Dataset excerpts -
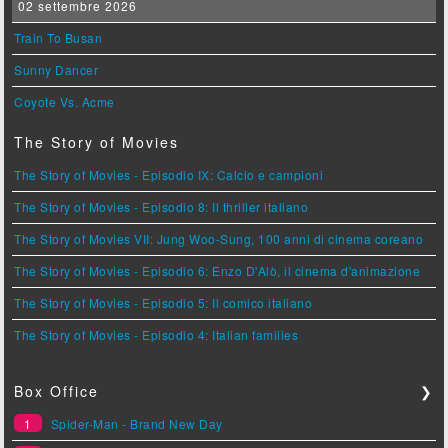
02 settembre 2026
Train To Busan
Sunny Dancer
Coyote Vs. Acme
The Story of Movies
The Story of Movies - Episodio IX: Calcio e campioni
The Story of Movies - Episodio 8: Il thriller italiano
The Story of Movies VII: Jung Woo-Sung, 100 anni di cinema coreano
The Story of Movies - Episodio 6: Enzo D'Alò, il cinema d'animazione
The Story of Movies - Episodio 5: Il comico italiano
The Story of Movies - Episodio 4: Italian families
Box Office
❯
1
Spider-Man - Brand New Day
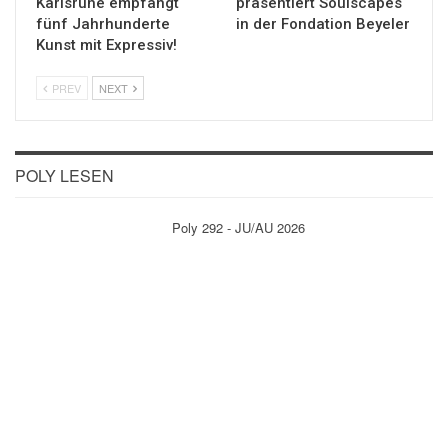
Karlsruhe empfängt
präsentiert Soulscapes
fünf Jahrhunderte
in der Fondation Beyeler
Kunst mit Expressiv!
PREV
NEXT
POLY LESEN
Poly 292 - JU/AU 2026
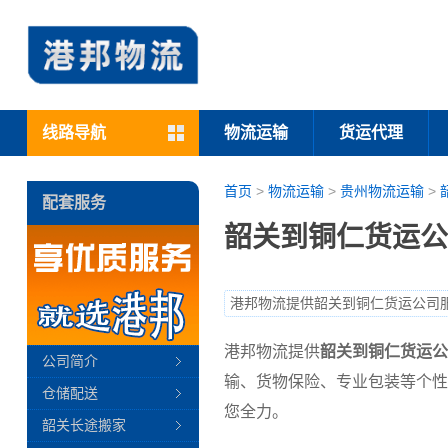
线路导航
物流运输
货运代理
首页
>
物流运输
>
贵州物流运输
>
配套服务
韶关到铜仁货运公
港邦物流提供韶关到铜仁货运公司
港邦物流提供
韶关到铜仁货运公
公司简介
输、货物保险、专业包装等个性
仓储配送
您全力。
韶关长途搬家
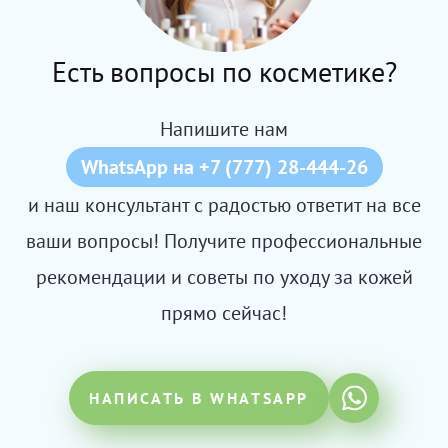
Есть вопросы по косметике?
Напишите нам
WhatsApp на +7 (777) 28-444-26
и наш консультант с радостью ответит на все
ваши вопросы! Получите профессиональные
рекомендации и советы по уходу за кожей
прямо сейчас!
НАПИСАТЬ В WHATSAPP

Required work - Pick out every line in the rows above that contains the word "cinema".

Written solution -
The Story of Movies VII: Jung Woo-Sung, 100 anni di cinema coreano
The Story of Movies - Episodio 6: Enzo D'Alò, il cinema d'animazione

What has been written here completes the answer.